**Exercise passage:**
● ● ●

Our walk was aided by images taken by George Barnard, a contract photographer for the Federal army who arrived after the city fell on Sept. 2, 1864. The remainder of this blog post contains many Barnard photos and current views -- though some of those views can only be approximated because of buildings and the construction of bridges and viaducts that in effect changed the elevation of much of downtown. All of the Barnard photos here are in the Library of Congress collection.


We began our tour near the picturesque Candler Building, where a Confederate commissary once sat, and proceeded to Ellis and what was then Ivy, where the first Union siege shell landed on the afternoon of July 20, 1864. It was a 20-pound Parrott round fired by DeGress' Battery a couple miles away. A false story began in 1888 saying a little girl and her dog were killed, said Crawford. It is true that between 20 and 25 civilians died over the coming weeks from shelling, with about 100 injured. "As more shells fell, more people got the message." The fear of falling shells was accompanied soon by gnawing hunger as food supplies became increasingly scarce.

● ● ●

**Supplied material:**
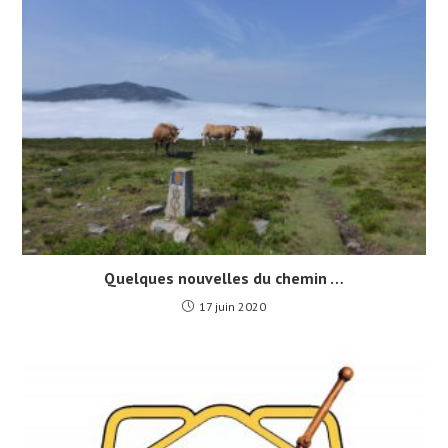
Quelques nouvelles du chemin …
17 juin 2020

● ● ●

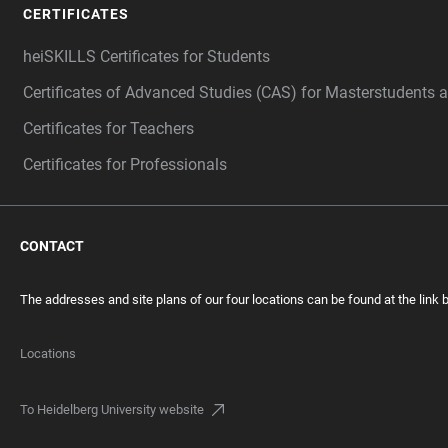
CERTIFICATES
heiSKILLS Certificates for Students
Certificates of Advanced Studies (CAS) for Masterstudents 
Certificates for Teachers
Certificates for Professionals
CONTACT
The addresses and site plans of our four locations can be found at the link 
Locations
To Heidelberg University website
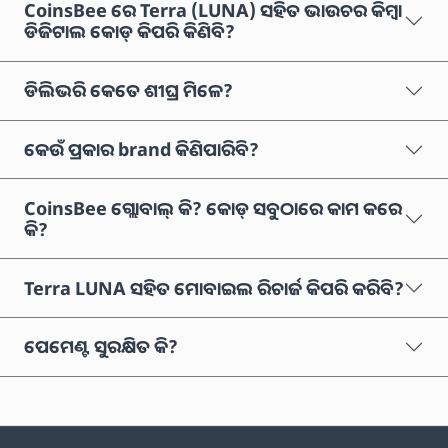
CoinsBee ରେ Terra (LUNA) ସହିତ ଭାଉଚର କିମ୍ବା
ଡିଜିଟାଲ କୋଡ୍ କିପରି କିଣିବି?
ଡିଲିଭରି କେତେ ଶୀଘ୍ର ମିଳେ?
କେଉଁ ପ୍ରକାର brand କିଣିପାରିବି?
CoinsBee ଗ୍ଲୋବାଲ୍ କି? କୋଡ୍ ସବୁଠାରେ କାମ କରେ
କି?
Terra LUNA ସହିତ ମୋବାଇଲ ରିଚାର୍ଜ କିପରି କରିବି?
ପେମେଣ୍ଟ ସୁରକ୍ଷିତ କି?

● ● ●

**Activity 1:**
In the walking-tour passage, what kind of round was the first Union siege shell, and who fired it?
**Activity 2:**
Summarize the walking-tour passage in two sentences.
**Activity 3:**
Repeat everything in the walking-tour passage from "We began our" down to "became increasingly scarce.".
The rows play no part in this work.

**Task solution 1:**
It was a 20-pound Parrott round fired by DeGress' Battery.

**Task solution 2:**
The walk drew on photos by George Barnard, a contract photographer for the Federal army who arrived after the city fell on Sept. 2, 1864, and his images appear beside current views that can sometimes only be approximated. The tour went from near the Candler Building, once the site of a Confederate commissary, to Ellis and what was then Ivy, where the first Union siege shell landed on July 20, 1864, and between 20 and 25 civilians died from shelling in the following weeks as hunger grew.

**Task solution 3:**
We began our tour near the picturesque Candler Building, where a Confederate commissary once sat, and proceeded to Ellis and what was then Ivy, where the first Union siege shell landed on the afternoon of July 20, 1864. It was a 20-pound Parrott round fired by DeGress' Battery a couple miles away. A false story began in 1888 saying a little girl and her dog were killed, said Crawford. It is true that between 20 and 25 civilians died over the coming weeks from shelling, with about 100 injured. "As more shells fell, more people got the message." The fear of falling shells was accompanied soon by gnawing hunger as food supplies became increasingly scarce.